Chapter 2, Problem 2.14P

To determine

(a)

The comparison between the linear density of the $\left[100\right]$ and $\left[111\right]$ directions in the BCC metal iron with lattice parameter of $0.286\text{nm}$.

Answer to Problem 2.14P

The linear atom density in $\left[100\right]$ direction is $3.5\text{atoms}/\text{nm}$ whereas the linear density in $\left[111\right]$ direction is $4.04\text{atoms}/\text{nm}$.

Explanation of Solution

Given:

Lattice parameter is $0.286\text{nm}$.

Formula used:

The formula for Linear Atomic Density is given by,

$LAD=\frac{C_{\text{L}}}{L}$      ......... (I)

Here, LAD is the linear atomic density, $C_{\text{L}}$ is the contribution of atoms with centers on a length of line $L$.

In BCC, the length of line is given by,

$L=a\sqrt{3}$      ......... (II)

Here, $L$ is the length and $a$ is lattice parameter.

Calculation:

In $\left[100\right]$ direction, there are $0.5$ atom at $\left(0,0,0\right)$ and $0.5$ atom at $\left(1,0,0\right)$. Therefore, the total atom is $1$.

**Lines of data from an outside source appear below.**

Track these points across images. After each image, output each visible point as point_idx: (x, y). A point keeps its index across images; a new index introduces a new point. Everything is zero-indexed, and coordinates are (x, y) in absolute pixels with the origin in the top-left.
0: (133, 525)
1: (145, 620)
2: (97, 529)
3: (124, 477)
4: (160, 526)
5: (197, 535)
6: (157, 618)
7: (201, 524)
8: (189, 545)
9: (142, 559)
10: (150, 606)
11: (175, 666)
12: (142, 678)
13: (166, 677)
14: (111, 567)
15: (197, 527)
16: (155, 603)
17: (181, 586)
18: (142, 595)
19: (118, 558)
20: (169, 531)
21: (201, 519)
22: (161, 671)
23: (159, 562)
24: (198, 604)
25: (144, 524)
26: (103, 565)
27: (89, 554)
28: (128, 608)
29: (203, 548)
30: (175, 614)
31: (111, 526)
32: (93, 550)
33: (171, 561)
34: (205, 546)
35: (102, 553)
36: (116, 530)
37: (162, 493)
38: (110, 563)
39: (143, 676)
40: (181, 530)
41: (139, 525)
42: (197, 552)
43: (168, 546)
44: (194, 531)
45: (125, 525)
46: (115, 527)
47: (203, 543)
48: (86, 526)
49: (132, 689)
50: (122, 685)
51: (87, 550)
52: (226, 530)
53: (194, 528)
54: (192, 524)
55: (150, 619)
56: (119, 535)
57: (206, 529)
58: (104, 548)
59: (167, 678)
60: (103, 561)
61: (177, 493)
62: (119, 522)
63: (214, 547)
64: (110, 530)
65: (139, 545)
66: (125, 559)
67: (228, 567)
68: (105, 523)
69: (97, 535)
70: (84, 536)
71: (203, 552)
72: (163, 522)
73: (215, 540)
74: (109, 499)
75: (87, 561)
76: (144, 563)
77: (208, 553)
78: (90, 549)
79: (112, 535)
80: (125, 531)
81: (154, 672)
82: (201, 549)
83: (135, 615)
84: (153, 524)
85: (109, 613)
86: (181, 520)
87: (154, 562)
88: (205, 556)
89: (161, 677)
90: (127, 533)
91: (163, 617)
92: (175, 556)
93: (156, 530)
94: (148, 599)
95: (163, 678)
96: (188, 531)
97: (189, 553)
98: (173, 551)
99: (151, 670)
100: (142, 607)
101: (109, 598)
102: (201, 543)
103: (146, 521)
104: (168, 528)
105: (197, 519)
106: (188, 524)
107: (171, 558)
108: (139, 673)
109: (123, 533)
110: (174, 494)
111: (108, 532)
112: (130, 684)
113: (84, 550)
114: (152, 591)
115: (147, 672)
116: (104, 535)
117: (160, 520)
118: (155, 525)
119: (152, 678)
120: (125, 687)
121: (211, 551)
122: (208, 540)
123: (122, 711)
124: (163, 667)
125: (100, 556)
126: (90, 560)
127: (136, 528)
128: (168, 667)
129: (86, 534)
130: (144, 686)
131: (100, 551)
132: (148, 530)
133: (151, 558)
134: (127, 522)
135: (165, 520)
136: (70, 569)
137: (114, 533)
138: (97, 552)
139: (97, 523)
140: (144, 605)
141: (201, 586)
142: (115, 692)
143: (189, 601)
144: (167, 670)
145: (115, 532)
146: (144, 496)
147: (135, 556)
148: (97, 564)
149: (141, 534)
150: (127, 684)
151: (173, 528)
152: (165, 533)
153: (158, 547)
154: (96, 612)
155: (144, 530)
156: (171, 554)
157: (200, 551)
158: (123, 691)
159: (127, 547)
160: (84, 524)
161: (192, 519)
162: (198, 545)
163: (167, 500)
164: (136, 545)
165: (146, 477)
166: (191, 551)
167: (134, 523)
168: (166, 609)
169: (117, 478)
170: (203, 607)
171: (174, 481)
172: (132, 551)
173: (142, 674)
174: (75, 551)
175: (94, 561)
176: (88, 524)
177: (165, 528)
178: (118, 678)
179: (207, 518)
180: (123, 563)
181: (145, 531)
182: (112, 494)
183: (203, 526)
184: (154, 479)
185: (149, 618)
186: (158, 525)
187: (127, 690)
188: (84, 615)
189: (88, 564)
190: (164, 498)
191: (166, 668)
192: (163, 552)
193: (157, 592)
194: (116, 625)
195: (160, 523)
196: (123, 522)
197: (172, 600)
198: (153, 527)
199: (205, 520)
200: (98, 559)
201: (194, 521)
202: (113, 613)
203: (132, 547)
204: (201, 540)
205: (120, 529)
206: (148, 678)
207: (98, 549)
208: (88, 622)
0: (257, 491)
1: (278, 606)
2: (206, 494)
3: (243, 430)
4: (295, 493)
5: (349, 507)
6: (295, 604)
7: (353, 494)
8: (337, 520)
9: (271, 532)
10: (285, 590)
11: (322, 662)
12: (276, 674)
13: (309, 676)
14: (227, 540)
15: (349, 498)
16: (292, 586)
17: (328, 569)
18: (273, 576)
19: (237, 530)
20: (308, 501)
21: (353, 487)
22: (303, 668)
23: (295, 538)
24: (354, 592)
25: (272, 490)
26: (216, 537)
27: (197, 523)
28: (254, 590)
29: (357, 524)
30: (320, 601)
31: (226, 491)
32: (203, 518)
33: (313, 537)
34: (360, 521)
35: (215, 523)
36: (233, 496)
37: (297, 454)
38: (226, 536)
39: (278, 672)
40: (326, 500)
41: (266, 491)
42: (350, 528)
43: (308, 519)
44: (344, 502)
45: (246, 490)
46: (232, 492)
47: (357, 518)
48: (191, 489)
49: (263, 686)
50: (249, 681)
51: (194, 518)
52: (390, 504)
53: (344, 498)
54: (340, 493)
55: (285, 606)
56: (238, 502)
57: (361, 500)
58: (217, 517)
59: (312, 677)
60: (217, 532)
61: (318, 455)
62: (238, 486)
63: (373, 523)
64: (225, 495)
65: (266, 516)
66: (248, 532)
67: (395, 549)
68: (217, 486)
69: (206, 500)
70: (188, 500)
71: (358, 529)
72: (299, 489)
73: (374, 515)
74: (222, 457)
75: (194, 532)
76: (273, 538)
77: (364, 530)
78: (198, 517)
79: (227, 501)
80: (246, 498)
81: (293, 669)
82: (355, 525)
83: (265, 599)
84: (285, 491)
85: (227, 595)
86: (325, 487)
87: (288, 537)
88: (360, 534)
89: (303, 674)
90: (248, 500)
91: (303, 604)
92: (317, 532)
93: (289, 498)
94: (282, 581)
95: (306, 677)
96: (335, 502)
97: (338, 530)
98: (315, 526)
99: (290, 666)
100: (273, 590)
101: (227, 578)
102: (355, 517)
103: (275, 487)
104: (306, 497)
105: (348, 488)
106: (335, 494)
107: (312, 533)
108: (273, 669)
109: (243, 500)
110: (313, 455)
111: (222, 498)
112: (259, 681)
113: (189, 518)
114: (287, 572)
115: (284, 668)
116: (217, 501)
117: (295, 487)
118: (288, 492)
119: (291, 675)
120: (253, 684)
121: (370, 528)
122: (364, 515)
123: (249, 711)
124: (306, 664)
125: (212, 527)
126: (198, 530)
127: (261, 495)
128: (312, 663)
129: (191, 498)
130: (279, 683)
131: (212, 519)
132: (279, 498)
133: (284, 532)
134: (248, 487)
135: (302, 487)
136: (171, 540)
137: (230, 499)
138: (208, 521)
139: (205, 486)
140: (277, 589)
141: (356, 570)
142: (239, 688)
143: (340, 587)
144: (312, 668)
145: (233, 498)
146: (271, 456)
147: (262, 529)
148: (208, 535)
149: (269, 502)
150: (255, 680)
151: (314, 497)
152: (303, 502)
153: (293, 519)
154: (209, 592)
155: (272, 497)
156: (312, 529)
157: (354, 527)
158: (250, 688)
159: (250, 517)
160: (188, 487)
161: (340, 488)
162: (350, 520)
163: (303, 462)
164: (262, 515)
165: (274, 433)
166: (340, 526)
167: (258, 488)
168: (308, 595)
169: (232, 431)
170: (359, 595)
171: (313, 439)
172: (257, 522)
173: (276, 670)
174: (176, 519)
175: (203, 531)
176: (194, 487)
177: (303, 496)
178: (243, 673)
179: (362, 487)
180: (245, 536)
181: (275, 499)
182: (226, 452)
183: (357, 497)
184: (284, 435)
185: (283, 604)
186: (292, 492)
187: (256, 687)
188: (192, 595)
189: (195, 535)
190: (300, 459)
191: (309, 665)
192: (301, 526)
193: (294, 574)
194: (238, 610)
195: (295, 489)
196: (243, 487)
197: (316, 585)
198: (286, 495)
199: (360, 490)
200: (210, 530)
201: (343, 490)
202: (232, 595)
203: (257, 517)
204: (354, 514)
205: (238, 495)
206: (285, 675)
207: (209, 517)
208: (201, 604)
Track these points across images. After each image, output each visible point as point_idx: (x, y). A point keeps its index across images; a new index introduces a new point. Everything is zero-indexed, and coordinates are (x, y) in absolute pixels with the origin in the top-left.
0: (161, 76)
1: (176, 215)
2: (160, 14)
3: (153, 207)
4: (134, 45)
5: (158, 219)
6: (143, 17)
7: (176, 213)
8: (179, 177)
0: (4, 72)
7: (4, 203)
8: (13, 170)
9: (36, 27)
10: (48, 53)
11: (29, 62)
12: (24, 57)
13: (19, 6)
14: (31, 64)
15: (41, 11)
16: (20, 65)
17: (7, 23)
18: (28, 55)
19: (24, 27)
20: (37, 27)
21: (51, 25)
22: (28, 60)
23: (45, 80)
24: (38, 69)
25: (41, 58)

Substitute $1$ atom for $C_{\text{L}}$ and $0.286\text{nm}$ for lattice parameter.

$\begin{array}{c}LAD=\frac{1\text{atom}}{0.286\text{nm}}\\ =3.5\text{atoms}/\text{nm}\end{array}$

In $\left[111\right]$ direction, there is $0.5$ atom each at $\left(0,0,0\right)$ and $\left(1,1,1\right)$, and $1$ atom at $\left(1,0,0\right)$. Therefore, the total number of atoms is $2$.

Substitute $0.286\text{nm}$ for $a$ in equation (II).

$\begin{array}{c}L=0.286\text{nm}\times \sqrt{3}\\ =0.495\text{nm}\end{array}$

Substitute $2$ for $C_{\text{L}}$ and $0.495\text{nm}$ for $L$ in equation (II).

$\begin{array}{c}LAD=\frac{2\text{atom}}{0.495\text{nm}}\\ =4.04\text{atoms}/\text{nm}\end{array}$

Conclusion:

Therefore, the linear atom density in $\left[100\right]$ direction is $3.5\text{atoms}/\text{nm}$ whereas the linear density in $\left[111\right]$ direction is $4.04\text{atoms}/\text{nm}$.

To determine

(b)

The most closely packed direction in the BCC structure.

Answer to Problem 2.14P

The most closely packed direction in the BCC structure is $\left[111\right]$.

Explanation of Solution

Calculation:

The linear atom density in $\left[100\right]$ direction is $3.5\text{atoms}/\text{nm}$ whereas the linear density in $\left[111\right]$ direction is $4.04\text{atoms}/\text{nm}$. The linear atom density in $\left[111\right]$ direction is greater than in $\left[100\right]$ direction. So, the $\left[111\right]$ is closely packed.

Conclusion:

Therefore, the most closely packed direction in the BCC structure is $\left[111\right]$.

To determine

(c)

The radius of an iron atom, if it is assumed that the atoms touch along the most closely packed direction.

Answer to Problem 2.14P

The radius of an iron atom if it is assumed that the atoms touch along the most closely packed direction is $0.1238\text{nm}$.

Explanation of Solution

Formula used:

The length of body diagonal $\left[111\right]$ in BCC is given by,

$L=4R$      ......... (III)

Here, $R$ is the atomic radius.

Calculation:

Equate equation (II) and equation (III).

$\begin{array}{c}a\sqrt{3}=4R\\ R=\frac{a\sqrt{3}}{4}\end{array}$

Substitute $0.286\text{nm}$ for $a$ in the above expression.

$\begin{array}{c}R=\frac{0.286\text{nm}\times \sqrt{3}}{4}\\ =0.1238\text{nm}\end{array}$

Conclusion:

Therefore, the radius of an iron atom, if it is assumed that the atoms touch along the most closely packed direction is $0.1238\text{nm}$.